= Beginning of Section =
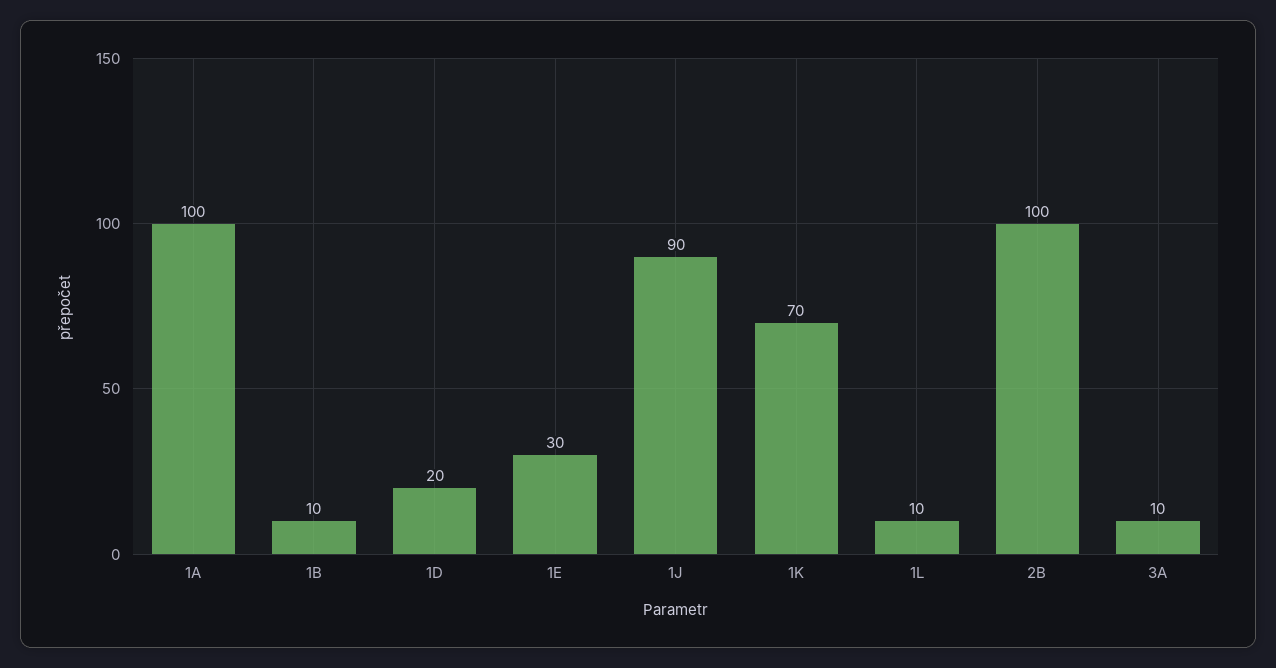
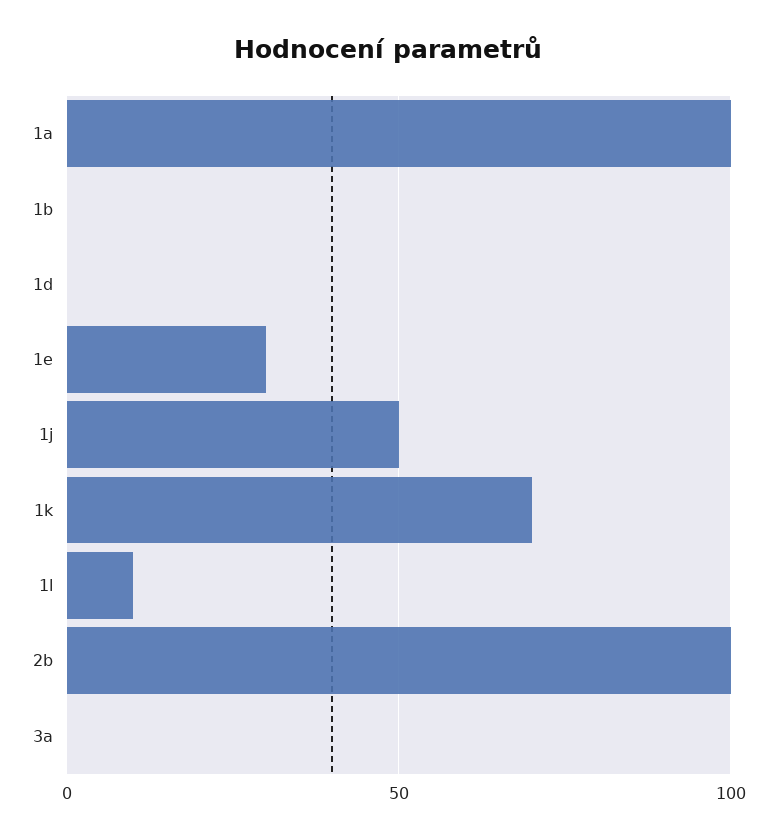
  {
    "1A": 100,
-   "1B": 10,
+   "1B": 0,
-   "1D": 20,
+   "1D": 0,
    "1E": 30,
-   "1J": 90,
+   "1J": 50,
    "1K": 70,
    "1L": 10,
    "2B": 100,
-   "3A": 10
+   "3A": 0
  }

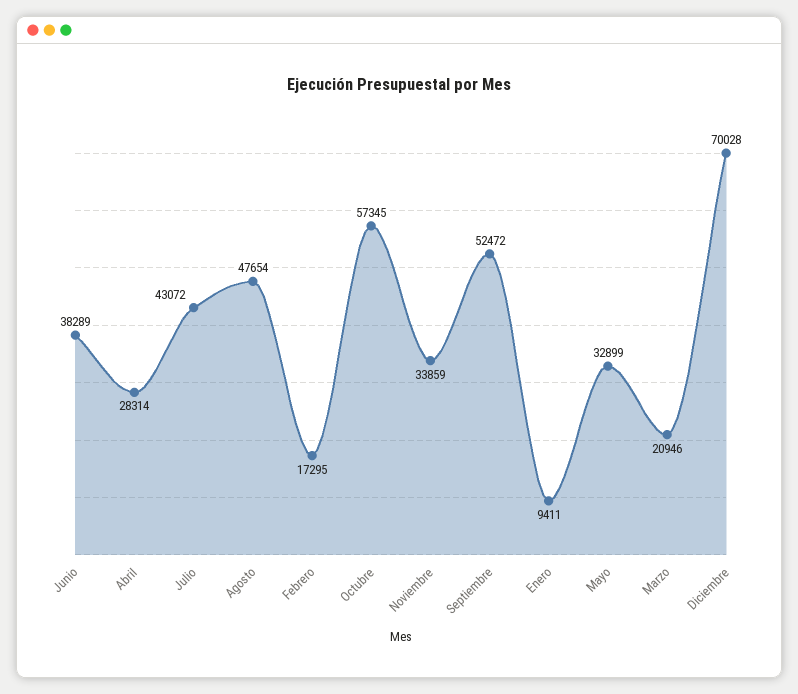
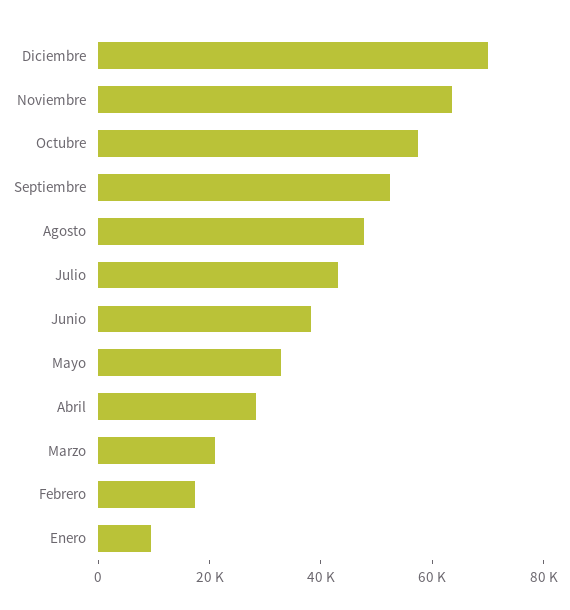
  {
    "Junio": 38289,
    "Abril": 28314,
    "Julio": 43072,
    "Agosto": 47654,
    "Febrero": 17295,
    "Octubre": 57345,
-   "Noviembre": 33859,
+   "Noviembre": 65000,
    "Septiembre": 52472,
    "Enero": 9411,
    "Mayo": 32899,
    "Marzo": 20946,
    "Diciembre": 70028
  }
= End of Section =
**REQUIRED WORK:**
The material above must be set down word for word, with no picture carried over.

**OUTPUT FOR THIS TASK:**
  {
    "1A": 100,
-   "1B": 10,
+   "1B": 0,
-   "1D": 20,
+   "1D": 0,
    "1E": 30,
-   "1J": 90,
+   "1J": 50,
    "1K": 70,
    "1L": 10,
    "2B": 100,
-   "3A": 10
+   "3A": 0
  }

  {
    "Junio": 38289,
    "Abril": 28314,
    "Julio": 43072,
    "Agosto": 47654,
    "Febrero": 17295,
    "Octubre": 57345,
-   "Noviembre": 33859,
+   "Noviembre": 65000,
    "Septiembre": 52472,
    "Enero": 9411,
    "Mayo": 32899,
    "Marzo": 20946,
    "Diciembre": 70028
  }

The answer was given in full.